傷害致死の罪に問われたトラック運転手、和田淳被告(48)=栄町=の裁判員裁判初公判が4日、千葉地裁(松本圭史裁判長)で開かれ、和田被告は「間違いありません」と起訴内容を認めた。

起訴状などによると、大月裕如(47)=同罪で起訴、帯金勝彦(55)=同=両被告ら8人と共謀し同年7月24日午前0時ごろから同30分ごろまでの間、同市上志津の駐車場などで、栗田さんに全身を多数回にわたり殴る蹴るなどの暴行を加え、同2時ごろ、同市内の病院で栗田さんを多発外傷による出血性ショックで死亡。
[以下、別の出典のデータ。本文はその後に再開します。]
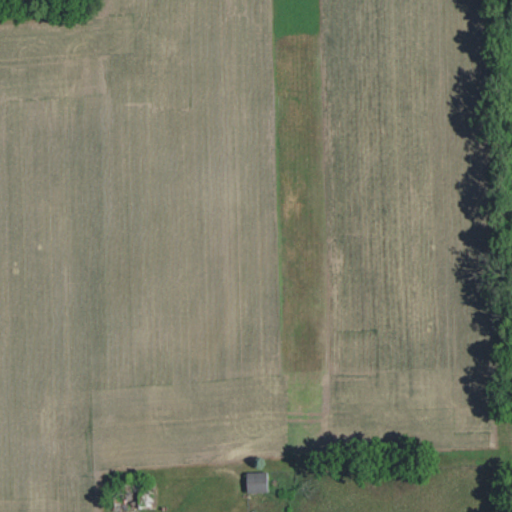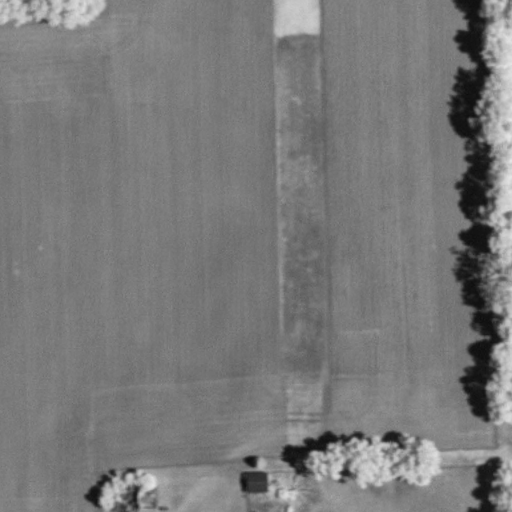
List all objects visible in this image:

検察側の冒頭陳述によると、暴力団組員だった栗田さんらは居酒屋で仲間3人と酒を飲んでいるうちに、右翼団体「潔心塾」構成員の大月被告が「迷惑を掛けている」との話になり、大月被告に電話をかけてやめるよう話したがまとまらなかった。

栗田さんら4人は大月被告の自宅に向かったが、大月被告は友人・知人に次々と電話をかけて自宅に呼び寄せており、つかみ合いになり話はまとまらず、大月被告は仲間に頼み、右翼団体創設者で顧問の帯金被告を呼んだ。

検察側は「帯金被告が栗田さんに殴りかかり、和田被告らは暗黙のうちに互いに意思を通じ暴力を振るった」と述べた。
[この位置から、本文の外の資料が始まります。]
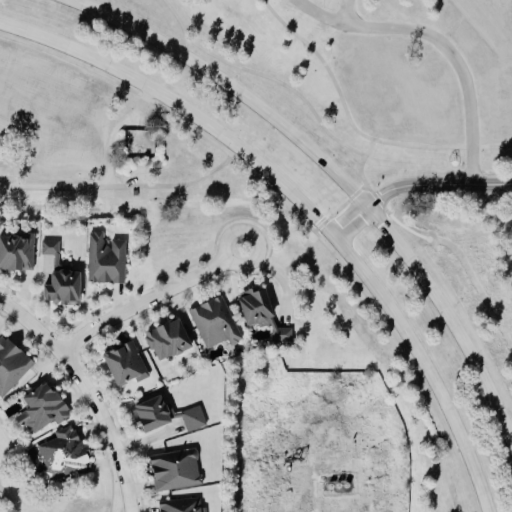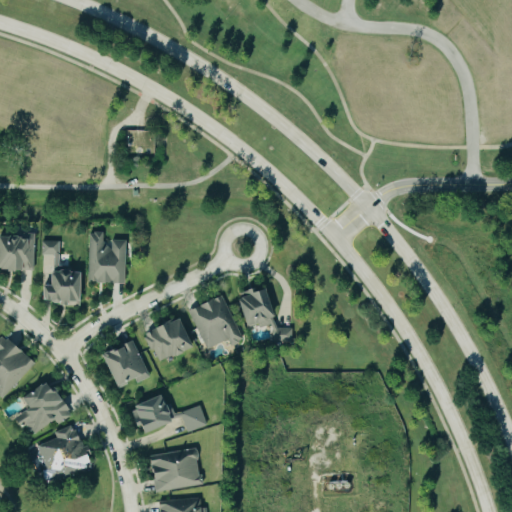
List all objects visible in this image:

弁護側は冒頭陳述で「大月被告は暴力団員が乗り込んで来ると思い、片端から仲間に電話した。和田被告は事情が飲み込めないまま、話し合いのための人数合わせとして呼ばれた」とし「栗田さんが話し合いのために来ていた帯金被告に暴力を振るったのがきっかけ。和田被告は栗田さんの反撃を受け、突発的に3~4回殴っただけ」と主張した。